Published online by Cambridge University Press: 22 December 2023
Europe is at its most noble when it strives for respect for all within its borders. The very persistence of the EU shows that such respect can be achieved among states, which is no mean feat given the ghastly past century. The massive migration of Muslims tests whether such respect can be achieved across perceived civilizational divides. Here the jury is out.
After all, Muslims are Europe’s “perfect enemy”. They evoke the historical schemas of Saladin and Charles Martel, ready to be weaponized when useful. And they are suspected as deep-down radicals, who at the right moment will show their true colors. The problem is not that there are no dangers, but that commentators treat Muslims as essentially the same, as defined by putatively fixed characteristics of their religion.

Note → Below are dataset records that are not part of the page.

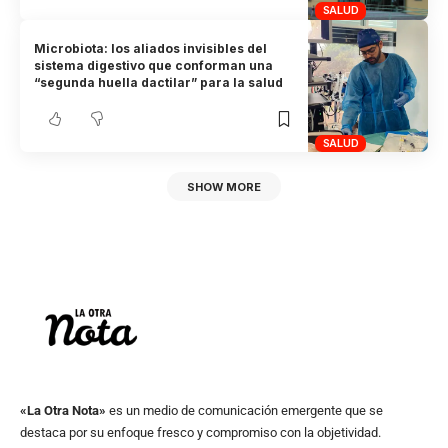
SALUD
Microbiota: los aliados invisibles del
sistema digestivo que conforman una
“segunda huella dactilar” para la salud
SALUD
SHOW MORE
«La Otra Nota»
es un medio de comunicación emergente que se
destaca por su enfoque fresco y compromiso con la objetividad.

Of course, Muslims are not the only targets of what the philosopher Charles Taylor has called “block thinking”. Treating Jews, Roma, Irish, and so forth as “races”, defined by an immutable essence, has long been the basis for everyday discrimination and mass murder. But today Muslims are the main collective target for everyday character assassination. It has become usual for journalists and politicians to slip from using “radical” to “Islamist” to “militant” when writing of those Muslims deemed not to be playing the state’s precise integration game. They do not adapt, and we can never be sure precisely what they think. And there are more specific claims of otherness. One regards children.
Fearing birth
Since the carnage of the world wars, repeopling the nation has been a matter of national urgency across Europe. If not enough citizens could be grown quickly enough, then workers would be imported as economic placeholders. But when many of these “workers” came to be seen as “Muslims”, they also became a threat, and not a solution, to the peopling problem.
Critics claim a visceral demographic threat, that “they” will soon replace “us”, and thereby accomplish by stealth the conquest of Europe first attempted over a millennium ago. The attacks also have both a general and a nation-specific component, corresponding as they do to the particular historical narratives of citizenship in France, Germany, Britain, and so forth.